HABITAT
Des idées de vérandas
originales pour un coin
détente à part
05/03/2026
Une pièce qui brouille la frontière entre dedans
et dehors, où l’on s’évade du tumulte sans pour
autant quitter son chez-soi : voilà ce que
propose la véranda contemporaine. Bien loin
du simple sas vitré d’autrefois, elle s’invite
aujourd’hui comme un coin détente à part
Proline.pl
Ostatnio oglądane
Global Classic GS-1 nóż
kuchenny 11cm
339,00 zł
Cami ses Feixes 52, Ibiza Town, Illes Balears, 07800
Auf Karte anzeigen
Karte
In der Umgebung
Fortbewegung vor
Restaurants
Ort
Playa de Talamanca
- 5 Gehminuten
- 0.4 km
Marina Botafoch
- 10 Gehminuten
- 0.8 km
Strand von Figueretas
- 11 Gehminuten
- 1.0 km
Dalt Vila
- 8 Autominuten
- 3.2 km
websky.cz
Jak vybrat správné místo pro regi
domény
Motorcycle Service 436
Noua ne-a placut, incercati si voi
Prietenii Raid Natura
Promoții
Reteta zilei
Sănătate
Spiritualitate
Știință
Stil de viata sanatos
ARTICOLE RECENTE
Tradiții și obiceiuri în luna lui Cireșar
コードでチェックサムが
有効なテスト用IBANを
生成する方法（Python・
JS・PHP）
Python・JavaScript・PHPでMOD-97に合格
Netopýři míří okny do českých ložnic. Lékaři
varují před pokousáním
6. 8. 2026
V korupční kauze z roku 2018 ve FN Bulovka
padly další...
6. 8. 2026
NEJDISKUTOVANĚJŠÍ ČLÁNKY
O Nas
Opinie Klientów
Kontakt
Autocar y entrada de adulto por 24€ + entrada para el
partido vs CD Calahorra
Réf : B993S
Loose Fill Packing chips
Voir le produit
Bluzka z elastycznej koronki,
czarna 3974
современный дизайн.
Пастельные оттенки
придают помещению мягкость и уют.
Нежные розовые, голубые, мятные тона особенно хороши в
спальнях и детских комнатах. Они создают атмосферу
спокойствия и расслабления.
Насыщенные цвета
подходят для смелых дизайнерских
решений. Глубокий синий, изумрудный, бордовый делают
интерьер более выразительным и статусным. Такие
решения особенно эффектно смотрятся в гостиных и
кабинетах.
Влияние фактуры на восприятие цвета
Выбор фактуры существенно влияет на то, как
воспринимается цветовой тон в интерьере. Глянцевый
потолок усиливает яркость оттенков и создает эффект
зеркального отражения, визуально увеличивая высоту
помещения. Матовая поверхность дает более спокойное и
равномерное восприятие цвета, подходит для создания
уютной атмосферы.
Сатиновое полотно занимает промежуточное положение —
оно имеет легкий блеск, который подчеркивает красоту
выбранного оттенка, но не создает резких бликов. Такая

Assignment: Output the full listing above word for word.

Written solution:
HABITAT
Des idées de vérandas
originales pour un coin
détente à part
05/03/2026
Une pièce qui brouille la frontière entre dedans
et dehors, où l’on s’évade du tumulte sans pour
autant quitter son chez-soi : voilà ce que
propose la véranda contemporaine. Bien loin
du simple sas vitré d’autrefois, elle s’invite
aujourd’hui comme un coin détente à part
Proline.pl
Ostatnio oglądane
Global Classic GS-1 nóż
kuchenny 11cm
339,00 zł
Cami ses Feixes 52, Ibiza Town, Illes Balears, 07800
Auf Karte anzeigen
Karte
In der Umgebung
Fortbewegung vor
Restaurants
Ort
Playa de Talamanca
- 5 Gehminuten
- 0.4 km
Marina Botafoch
- 10 Gehminuten
- 0.8 km
Strand von Figueretas
- 11 Gehminuten
- 1.0 km
Dalt Vila
- 8 Autominuten
- 3.2 km
websky.cz
Jak vybrat správné místo pro regi
domény
Motorcycle Service 436
Noua ne-a placut, incercati si voi
Prietenii Raid Natura
Promoții
Reteta zilei
Sănătate
Spiritualitate
Știință
Stil de viata sanatos
ARTICOLE RECENTE
Tradiții și obiceiuri în luna lui Cireșar
コードでチェックサムが
有効なテスト用IBANを
生成する方法（Python・
JS・PHP）
Python・JavaScript・PHPでMOD-97に合格
Netopýři míří okny do českých ložnic. Lékaři
varují před pokousáním
6. 8. 2026
V korupční kauze z roku 2018 ve FN Bulovka
padly další...
6. 8. 2026
NEJDISKUTOVANĚJŠÍ ČLÁNKY
O Nas
Opinie Klientów
Kontakt
Autocar y entrada de adulto por 24€ + entrada para el
partido vs CD Calahorra
Réf : B993S
Loose Fill Packing chips
Voir le produit
Bluzka z elastycznej koronki,
czarna 3974
современный дизайн.
Пастельные оттенки
придают помещению мягкость и уют.
Нежные розовые, голубые, мятные тона особенно хороши в
спальнях и детских комнатах. Они создают атмосферу
спокойствия и расслабления.
Насыщенные цвета
подходят для смелых дизайнерских
решений. Глубокий синий, изумрудный, бордовый делают
интерьер более выразительным и статусным. Такие
решения особенно эффектно смотрятся в гостиных и
кабинетах.
Влияние фактуры на восприятие цвета
Выбор фактуры существенно влияет на то, как
воспринимается цветовой тон в интерьере. Глянцевый
потолок усиливает яркость оттенков и создает эффект
зеркального отражения, визуально увеличивая высоту
помещения. Матовая поверхность дает более спокойное и
равномерное восприятие цвета, подходит для создания
уютной атмосферы.
Сатиновое полотно занимает промежуточное положение —
оно имеет легкий блеск, который подчеркивает красоту
выбранного оттенка, но не создает резких бликов. Такая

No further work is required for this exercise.